There is broad consensus among economists that the ECB will lower and raise its growth forecasts for inflation over the next three years. Berenberg’s chief economist, Holger Schmieding, underlined how severely recent price pressures have been underestimated and predicted that the ECB would raise its inflation forecast for 2022 by nearly 2 percentage points to 7 percent for the second consecutive quarter.
Investors will also want to monitor whether Lagarde is placing more emphasis on the upside risks to inflation or the downside risks to growth. The former will be an aggressive signal that yields may need to rise higher than investors expect, while the latter will send a more moderate message.
Chart du jour: challenge in the left field
Emmanuel Macron’s former far-left challenger in the presidential election, Jean-Luc Mélenchon, has taken advantage of public disillusionment with traditional politics to left alliance that could win a large share of seats in this month’s National Assembly elections and mess up Macron’s legislative agenda.
Industry Commissioner Thierry Breton was one of the first to respond to disappointment when the European Parliament weakened its own position ahead of upcoming negotiations on legislation that aims to cut the bloc’s carbon emissions by 55 percent by 2030, writes Andy Bounds in Brussels.
The main piece of legislation that parliament wants to water down involves expanding a current system that makes heavy industrial polluters pay for their carbon emissions. The European Commission had proposed extending that system to commercial and private real estate, in an effort to accelerate efforts to increase the energy efficiency of buildings.
But given current pressures from rising inflation and record high energy prices, parliament voted yesterday to exclude homes from the emissions trading system (ETS).
MEPs were also unable to agree on the introduction of a carbon border tax – designed to make importers pay the EU for their emissions – and the creation of a social climate fund designed to mitigate the effects of carbon pricing. on poorer households.

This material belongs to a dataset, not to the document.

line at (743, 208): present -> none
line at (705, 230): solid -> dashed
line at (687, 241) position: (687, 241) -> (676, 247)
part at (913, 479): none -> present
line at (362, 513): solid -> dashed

The French commissioner told reporters he also had “some reservations” about extending the ETS to housing (think of the yellow vests movement fueled by a climate-related fuel tax?). But in the end, Breton said, he supported the commission’s proposal because “the green deal is extremely important.”

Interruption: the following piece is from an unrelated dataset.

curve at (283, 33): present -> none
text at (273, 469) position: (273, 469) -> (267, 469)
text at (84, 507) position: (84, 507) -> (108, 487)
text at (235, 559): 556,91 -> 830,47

While parliament passed a blanket ban on internal combustion engines from 2035, Breton hinted at possible compromises in the future, as 600,000 jobs in the sector were at stake. Breton also pointed out that other parts of the world would continue to buy internal combustion engines.
“Europe must continue to produce some key components for thermal motors that you will sell outside of Europe. It’s extremely important to help the ecosystem transition smoothly,” he said.
Breton also reiterated his call on Europe to secure the essential minerals for the production of batteries, solar panels and wind turbines, including by mining them at home. After the summer holidays, he comes up with a proposal. “It’s more critical than ever.” In some cases, such as magnesium, the EU is almost completely dependent on China. “We will need 15 times more lithium by 2030,” he said.
What to watch today?
ECB Governing Council meets in Amsterdam
Justice ministers and the internal market ministers individually meet in Luxembourg
Merkel’s response: Former German Chancellor Angela Merkel has spoken publicly about the war in Ukraine for the first time since her resignation, defending her Russian position in statements that sparked strong reactions from Ukrainian officials.
Regret, but no regrets: On his maiden trip to Kinshasa, Belgium’s King Philippe expressed “deepest regrets for the wounds of the past”, but waived a formal apology for his country’s decades of brutal colonial rule in what is now the Democratic Republic of the Congo.